1 mars 2013

Avoir la banane

C'est pas lui qui le dit, c'est moi.
Quelques amis me mette "banane" en fin de mails quelques-fois, ... j'en reste interdit. Ca colle pas à mon régime (arf!), c'est mode donc pas pour moi, ... ce qui n'interdit pas de continuer à me glisser la dite banane non sous le pied mais en fin de mail, tout le monde fait bien comme il veut: je suis imperméable à certaines pratiques "in", ce qui fait donc de moi par déf. un mec "out" ;).

Ceci dit, je l'ai. La banane. La frite, la patate, la pêche, toute la corbeille de fruits et légumes si vous y tenez. Je dirais même que je l'ai suffisamment pour filer quelques pruneaux dans la poire de beaucoup. D'humeur à faire de la purée de trombines.

Pourquoi? Parce que le mot Utopiste me colle à la peau depuis quelques temps et que le sourire de beaucoup à son énonciation me donne des envies de bourre-pif, ... et même le pif des bons potes mais que voulez-vous je suis pétris de paradoxes: je suis du genre à distribuer mes salades à coups de torgnoles pour aller s'en jeter un derrière la cravate une fois la foire aux châtaignes terminée.
Car j'ai un gros défaut: j'aime à parler utopie et politique avec les amis, et forcement ce qui est bandant c'est de prêcher des non-convaincus, rien ne m'agace plus que d'être d'accord en permanence. C'est le sel sur la banane en quelque-sorte.

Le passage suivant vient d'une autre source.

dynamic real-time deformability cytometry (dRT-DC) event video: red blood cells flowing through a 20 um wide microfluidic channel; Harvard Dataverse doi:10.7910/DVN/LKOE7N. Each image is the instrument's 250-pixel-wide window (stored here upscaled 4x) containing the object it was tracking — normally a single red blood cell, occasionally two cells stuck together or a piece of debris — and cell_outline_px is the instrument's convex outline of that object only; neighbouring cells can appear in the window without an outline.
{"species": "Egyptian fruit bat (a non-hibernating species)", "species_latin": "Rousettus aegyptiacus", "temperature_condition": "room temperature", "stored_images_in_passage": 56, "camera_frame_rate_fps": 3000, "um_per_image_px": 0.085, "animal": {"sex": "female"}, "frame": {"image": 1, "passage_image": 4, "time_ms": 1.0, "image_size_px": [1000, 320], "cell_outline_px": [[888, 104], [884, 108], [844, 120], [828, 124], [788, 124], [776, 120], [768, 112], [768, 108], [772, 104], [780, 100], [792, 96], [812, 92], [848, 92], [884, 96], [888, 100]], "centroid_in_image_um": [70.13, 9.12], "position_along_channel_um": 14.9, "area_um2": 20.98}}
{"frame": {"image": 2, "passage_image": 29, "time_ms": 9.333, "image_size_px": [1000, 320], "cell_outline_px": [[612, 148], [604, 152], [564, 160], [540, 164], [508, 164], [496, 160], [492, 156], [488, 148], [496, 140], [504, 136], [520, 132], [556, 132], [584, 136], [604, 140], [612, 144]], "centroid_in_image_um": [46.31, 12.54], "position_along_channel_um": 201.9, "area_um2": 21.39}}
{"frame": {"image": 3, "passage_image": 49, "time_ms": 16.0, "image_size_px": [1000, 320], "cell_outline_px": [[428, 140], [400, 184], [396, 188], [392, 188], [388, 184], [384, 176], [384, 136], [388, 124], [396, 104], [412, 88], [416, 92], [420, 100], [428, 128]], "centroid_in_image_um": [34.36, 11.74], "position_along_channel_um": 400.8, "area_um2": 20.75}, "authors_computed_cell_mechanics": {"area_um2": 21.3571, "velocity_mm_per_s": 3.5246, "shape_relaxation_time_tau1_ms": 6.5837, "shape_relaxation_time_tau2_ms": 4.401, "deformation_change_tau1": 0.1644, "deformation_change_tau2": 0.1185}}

Je suis un utopiste donc. Le mec qui rêve une société bisounours si je traduis. Sauf que la différence entre un utopiste et un réveur c'est que l'utopiste essaye de se donner les moyens non pas de rêver sa vie ou ses convictions mais de concrétiser un tant soit peu ce qu'il dit. Loin de moi la prétention de tout concrétiser mais quand on me dit "c'est comme ça, on y peut rien" ou "on est dans un contexte de mondialisation", les marrons mixés à la banane sont pas loin d'être mûrs pour la cueillette.

Mais bon, tout est bien qui finira bien: ce soir je revois donc tous mes bons potes pour jouer aux cartes, bière dans une pogne et quoiqu'il en soit sourires aux lèvres, pourpre sur les joues, et impatient d'y être: ça va me filer le pamplemousse (ha non tiens, ça ça marche pas des masses ...). ;).

2 commentaires:

wens a dit…

Le grand philosophe Isaac Wens a dit un jour dans un de ses excellents ouvrages : "L'utopie, c'est une réalité à laquelle on refuse de croire"
c'est tellement beau que j'en ai les larmes aux yeux !
(Se citer soi-même, c'est le comble de la cuistrerie, mais si je ne le fais pas, personne n'aura accès à ma lumineuse pensée ! Oh zut, j'ai remis ça, je dois mieux contrôler mes pulsions narcissiques !!!)